LISTED RECORDS ->
++++++++
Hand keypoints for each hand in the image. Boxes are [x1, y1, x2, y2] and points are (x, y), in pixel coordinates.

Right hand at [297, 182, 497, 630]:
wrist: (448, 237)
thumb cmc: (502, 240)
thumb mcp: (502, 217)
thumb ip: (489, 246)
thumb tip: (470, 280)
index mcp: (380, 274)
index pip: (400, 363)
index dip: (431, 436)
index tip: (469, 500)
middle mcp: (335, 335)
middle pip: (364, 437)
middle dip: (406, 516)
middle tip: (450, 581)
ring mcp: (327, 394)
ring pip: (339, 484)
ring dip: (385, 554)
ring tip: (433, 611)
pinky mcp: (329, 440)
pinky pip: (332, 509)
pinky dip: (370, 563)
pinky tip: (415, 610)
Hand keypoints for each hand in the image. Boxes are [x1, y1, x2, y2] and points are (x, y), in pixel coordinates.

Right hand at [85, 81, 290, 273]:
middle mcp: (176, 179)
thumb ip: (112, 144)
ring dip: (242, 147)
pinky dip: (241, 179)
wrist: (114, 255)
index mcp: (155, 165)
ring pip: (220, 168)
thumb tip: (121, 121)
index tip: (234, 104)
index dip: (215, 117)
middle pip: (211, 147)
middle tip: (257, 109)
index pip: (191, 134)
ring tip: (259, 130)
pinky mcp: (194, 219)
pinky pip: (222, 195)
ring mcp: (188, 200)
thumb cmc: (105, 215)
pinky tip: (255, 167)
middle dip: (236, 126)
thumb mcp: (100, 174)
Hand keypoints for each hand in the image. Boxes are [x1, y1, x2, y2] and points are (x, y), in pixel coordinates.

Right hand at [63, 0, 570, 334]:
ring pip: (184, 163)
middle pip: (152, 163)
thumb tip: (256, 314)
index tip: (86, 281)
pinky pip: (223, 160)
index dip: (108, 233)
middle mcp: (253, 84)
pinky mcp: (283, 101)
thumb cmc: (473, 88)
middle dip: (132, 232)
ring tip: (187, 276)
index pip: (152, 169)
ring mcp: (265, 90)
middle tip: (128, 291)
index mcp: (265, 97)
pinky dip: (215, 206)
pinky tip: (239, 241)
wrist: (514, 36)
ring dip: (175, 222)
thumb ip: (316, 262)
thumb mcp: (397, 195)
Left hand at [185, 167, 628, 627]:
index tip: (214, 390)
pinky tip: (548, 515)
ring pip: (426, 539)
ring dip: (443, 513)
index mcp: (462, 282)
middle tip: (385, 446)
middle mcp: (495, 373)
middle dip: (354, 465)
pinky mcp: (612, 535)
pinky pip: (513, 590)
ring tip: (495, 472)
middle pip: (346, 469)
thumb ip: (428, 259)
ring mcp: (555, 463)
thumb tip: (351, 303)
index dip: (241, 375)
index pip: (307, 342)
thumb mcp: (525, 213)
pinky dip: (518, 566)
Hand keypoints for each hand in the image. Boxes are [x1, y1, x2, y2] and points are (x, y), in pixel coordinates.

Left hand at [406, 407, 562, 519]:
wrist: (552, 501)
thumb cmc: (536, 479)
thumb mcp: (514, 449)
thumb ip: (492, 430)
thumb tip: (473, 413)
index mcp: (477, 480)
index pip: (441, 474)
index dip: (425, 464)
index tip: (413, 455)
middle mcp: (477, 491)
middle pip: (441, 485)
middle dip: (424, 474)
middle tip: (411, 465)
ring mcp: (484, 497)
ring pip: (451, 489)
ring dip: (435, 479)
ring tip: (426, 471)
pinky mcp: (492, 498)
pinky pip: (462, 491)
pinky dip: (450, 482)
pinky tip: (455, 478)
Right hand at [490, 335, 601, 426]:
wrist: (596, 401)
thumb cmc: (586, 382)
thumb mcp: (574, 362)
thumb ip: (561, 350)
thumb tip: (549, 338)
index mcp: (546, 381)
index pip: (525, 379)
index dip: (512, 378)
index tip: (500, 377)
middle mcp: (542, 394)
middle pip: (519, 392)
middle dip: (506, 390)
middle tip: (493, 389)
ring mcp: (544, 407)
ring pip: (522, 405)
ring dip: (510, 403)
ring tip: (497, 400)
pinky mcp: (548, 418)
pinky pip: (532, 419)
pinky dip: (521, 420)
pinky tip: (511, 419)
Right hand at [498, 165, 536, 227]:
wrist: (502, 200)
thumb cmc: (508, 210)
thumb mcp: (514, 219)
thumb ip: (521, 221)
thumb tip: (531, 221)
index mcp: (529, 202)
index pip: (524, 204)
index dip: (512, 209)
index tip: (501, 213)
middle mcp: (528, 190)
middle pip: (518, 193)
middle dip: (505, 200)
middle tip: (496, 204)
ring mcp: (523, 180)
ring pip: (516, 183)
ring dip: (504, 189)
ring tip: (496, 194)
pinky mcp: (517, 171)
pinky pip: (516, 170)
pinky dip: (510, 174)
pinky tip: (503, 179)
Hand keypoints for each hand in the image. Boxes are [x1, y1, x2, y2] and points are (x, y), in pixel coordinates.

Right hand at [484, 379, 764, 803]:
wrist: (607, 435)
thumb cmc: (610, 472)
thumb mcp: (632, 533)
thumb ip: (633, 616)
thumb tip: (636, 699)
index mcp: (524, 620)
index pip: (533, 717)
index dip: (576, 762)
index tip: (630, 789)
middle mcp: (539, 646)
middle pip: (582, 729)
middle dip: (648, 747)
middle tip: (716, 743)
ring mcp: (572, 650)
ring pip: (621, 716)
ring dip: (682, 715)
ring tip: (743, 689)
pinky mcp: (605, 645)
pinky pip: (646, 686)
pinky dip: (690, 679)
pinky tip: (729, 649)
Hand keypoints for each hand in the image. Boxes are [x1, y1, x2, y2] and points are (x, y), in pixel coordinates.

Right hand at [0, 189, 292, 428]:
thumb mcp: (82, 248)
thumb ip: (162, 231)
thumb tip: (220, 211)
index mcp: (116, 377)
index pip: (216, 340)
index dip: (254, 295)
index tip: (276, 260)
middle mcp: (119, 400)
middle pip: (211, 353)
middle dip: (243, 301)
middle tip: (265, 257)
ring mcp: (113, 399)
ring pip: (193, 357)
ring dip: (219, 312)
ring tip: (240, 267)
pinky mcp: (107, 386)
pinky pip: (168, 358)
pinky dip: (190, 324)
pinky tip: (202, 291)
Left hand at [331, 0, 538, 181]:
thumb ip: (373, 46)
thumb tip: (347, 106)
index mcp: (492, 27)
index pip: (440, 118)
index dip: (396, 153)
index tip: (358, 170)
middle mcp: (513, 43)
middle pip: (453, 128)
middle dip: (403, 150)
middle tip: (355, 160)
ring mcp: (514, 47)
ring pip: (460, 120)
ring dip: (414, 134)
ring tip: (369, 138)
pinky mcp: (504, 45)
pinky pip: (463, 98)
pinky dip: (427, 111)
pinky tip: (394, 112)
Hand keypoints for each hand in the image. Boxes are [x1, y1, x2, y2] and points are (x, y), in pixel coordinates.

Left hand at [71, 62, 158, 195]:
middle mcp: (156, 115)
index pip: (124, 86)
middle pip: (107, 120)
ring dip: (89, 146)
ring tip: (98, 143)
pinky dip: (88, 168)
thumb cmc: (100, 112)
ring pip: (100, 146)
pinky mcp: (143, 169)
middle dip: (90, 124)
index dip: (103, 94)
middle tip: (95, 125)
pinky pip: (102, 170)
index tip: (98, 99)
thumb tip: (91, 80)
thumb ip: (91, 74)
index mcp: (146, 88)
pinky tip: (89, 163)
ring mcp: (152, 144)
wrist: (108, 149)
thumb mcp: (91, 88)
++++++++
TASK INSTRUCTIONS ->
Exactly as they stand above, write out all the entries again.

RESULT OF THIS EXERCISE ->
Hand keypoints for each hand in the image. Boxes are [x1, y1, x2, y2] and points are (x, y), in pixel coordinates.

Right hand at [297, 182, 497, 630]:
wrist: (448, 237)
thumb cmc: (502, 240)
thumb mcp: (502, 217)
thumb ip: (489, 246)
thumb tip: (470, 280)
index mcp: (380, 274)
index pip: (400, 363)
index dip: (431, 436)
index tip: (469, 500)
middle mcp: (335, 335)
middle pip: (364, 437)
middle dip: (406, 516)
middle tip: (450, 581)
ring mcp: (327, 394)
ring pip: (339, 484)
ring dip: (385, 554)
ring tip: (433, 611)
pinky mcp: (329, 440)
pinky pip: (332, 509)
pinky dip: (370, 563)
pinky tip: (415, 610)
Hand keypoints for each hand in the image. Boxes are [x1, y1, x2, y2] and points are (x, y), in pixel coordinates.

Right hand at [85, 81, 290, 273]:
middle mcp: (176, 179)
thumb ip: (112, 144)
ring dip: (242, 147)
pinky dip: (241, 179)
wrist: (114, 255)
index mcp: (155, 165)
ring pip: (220, 168)
thumb tip: (121, 121)
index tip: (234, 104)
index dip: (215, 117)
middle pip: (211, 147)
middle tip: (257, 109)
index pip: (191, 134)
ring tip: (259, 130)
pinky mcp: (194, 219)
pinky pip: (222, 195)
ring mcp: (188, 200)
thumb cmc: (105, 215)
pinky tip: (255, 167)
middle dip: (236, 126)
thumb mcp: (100, 174)
Hand keypoints for each hand in the image. Boxes are [x1, y1, x2, y2] and points are (x, y), in pixel coordinates.

Right hand at [63, 0, 570, 334]:
ring pip: (184, 163)
middle pip: (152, 163)
thumb tip: (256, 314)
index tip: (86, 281)
pinky pip: (223, 160)
index dip: (108, 233)
middle mcp: (253, 84)
pinky mcp: (283, 101)
thumb cmc: (473, 88)
middle dip: (132, 232)
ring tip: (187, 276)
index pip: (152, 169)
ring mcp: (265, 90)
middle tip: (128, 291)
index mcp: (265, 97)
pinky dip: (215, 206)
pinky tip: (239, 241)
wrist: (514, 36)
ring dip: (175, 222)
thumb ip: (316, 262)
thumb mcp: (397, 195)
Left hand at [185, 167, 628, 627]:
index tip: (214, 390)
pinky tip: (548, 515)
ring pip: (426, 539)
ring dip: (443, 513)
index mcp: (462, 282)
middle tip: (385, 446)
middle mcp: (495, 373)
middle dip: (354, 465)
pinky mcp: (612, 535)
pinky pip: (513, 590)
ring tip: (495, 472)
middle pip: (346, 469)
thumb ip: (428, 259)
ring mcp: (555, 463)
thumb tip: (351, 303)
index dip: (241, 375)
index pip: (307, 342)
thumb mcp: (525, 213)
pinky dip: (518, 566)
Hand keypoints for each hand in the image. Boxes are [x1, y1, x2, y2] and points are (x, y), in pixel coordinates.

Left hand at [406, 407, 562, 519]:
wrist: (552, 501)
thumb cmc: (536, 479)
thumb mcp: (514, 449)
thumb ip: (492, 430)
thumb tip: (473, 413)
index mcp: (477, 480)
index pip: (441, 474)
index dip: (425, 464)
index tip: (413, 455)
middle mcp: (477, 491)
middle pip: (441, 485)
middle dip: (424, 474)
middle tip: (411, 465)
ring mcp: (484, 497)
ring pip: (451, 489)
ring dip: (435, 479)
ring tip: (426, 471)
pinky mcp: (492, 498)
pinky pip: (462, 491)
pinky dip: (450, 482)
pinky tip: (455, 478)
Right hand at [490, 335, 601, 426]:
wrist: (596, 401)
thumb cmc: (586, 382)
thumb mcp: (574, 362)
thumb ip: (561, 350)
thumb tip: (549, 338)
index mcp: (546, 381)
index pip: (525, 379)
index dip: (512, 378)
index tip: (500, 377)
middle mcp: (542, 394)
middle pip: (519, 392)
middle dip: (506, 390)
middle tip: (493, 389)
ring mcp: (544, 407)
ring pip: (522, 405)
ring dip: (510, 403)
ring tip: (497, 400)
pinky mcp: (548, 418)
pinky pip: (532, 419)
pinky dip: (521, 420)
pinky tip: (511, 419)
Right hand at [498, 165, 536, 227]:
wrist: (502, 200)
thumb cmc: (508, 210)
thumb mcp: (514, 219)
thumb ip: (521, 221)
thumb tip: (531, 221)
index mcp: (529, 202)
index pip: (524, 204)
index dip: (512, 209)
index tip: (501, 213)
middle mcp: (528, 190)
middle pip: (518, 193)
middle dip: (505, 200)
middle tip: (496, 204)
ring mcp: (523, 180)
ring pip: (516, 183)
ring dip: (504, 189)
ring tip: (496, 194)
pinky mcp: (517, 171)
pinky pip: (516, 170)
pinky dip: (510, 174)
pinky tip: (503, 179)
Hand keypoints for each hand in the image. Boxes are [x1, y1, x2, y2] and points are (x, y), in pixel coordinates.

Right hand at [484, 379, 764, 803]:
wrist: (607, 435)
thumb cmc: (610, 472)
thumb mcp: (632, 533)
thumb ip: (633, 616)
thumb tip: (636, 699)
index mcp: (524, 620)
index pip: (533, 717)
index dip: (576, 762)
index tip: (630, 789)
middle mcp: (539, 646)
middle pip: (582, 729)
middle dip: (648, 747)
middle tip: (716, 743)
ring mcp: (572, 650)
ring pip: (621, 716)
ring dip: (682, 715)
ring tip: (743, 689)
pinky mcp: (605, 645)
pinky pip: (646, 686)
pinky dip: (690, 679)
pinky tip: (729, 649)
Hand keypoints for each hand in the image. Boxes are [x1, y1, x2, y2] and points are (x, y), in pixel coordinates.

Right hand at [0, 189, 292, 428]:
thumb mcp: (82, 248)
thumb ip: (162, 231)
thumb tip: (220, 211)
index mcp: (116, 377)
index pip: (216, 340)
index dip: (254, 295)
index tip: (276, 260)
middle mcp: (119, 400)
middle pip: (211, 353)
middle dip: (243, 301)
middle tip: (265, 257)
ring mcp: (113, 399)
ring pip: (193, 357)
ring dip: (219, 312)
ring tip: (240, 267)
pinky mcp: (107, 386)
pinky pip: (168, 358)
pinky dip: (190, 324)
pinky tip: (202, 291)
Left hand at [331, 0, 538, 181]:
thumb ip: (373, 46)
thumb tip: (347, 106)
index mcp: (492, 27)
index pip: (440, 118)
index dip: (396, 153)
index tip: (358, 170)
middle mcp: (513, 43)
middle pip: (453, 128)
middle dip: (403, 150)
middle tip: (355, 160)
ring mcp: (514, 47)
ring pip: (460, 120)
ring dip: (414, 134)
ring tip: (369, 138)
pinky mcp: (504, 45)
pinky pip: (463, 98)
pinky dip: (427, 111)
pinky tip: (394, 112)
Hand keypoints for each hand in the image. Boxes are [x1, y1, x2, y2] and points are (x, y), in pixel coordinates.

Left hand at [71, 62, 158, 195]:
middle mcp: (156, 115)
index pip: (124, 86)
middle pip: (107, 120)
ring dip: (89, 146)
ring tip: (98, 143)
pinky dip: (88, 168)
thumb cmc: (100, 112)
ring pip: (100, 146)
pinky mcp: (143, 169)
middle dip: (90, 124)
index dip: (103, 94)
middle tip: (95, 125)
pinky pip: (102, 170)
index tip: (98, 99)
thumb tip: (91, 80)
thumb ip: (91, 74)
index mcp: (146, 88)
pinky tip: (89, 163)
ring mcp: (152, 144)
wrist: (108, 149)
thumb mcp: (91, 88)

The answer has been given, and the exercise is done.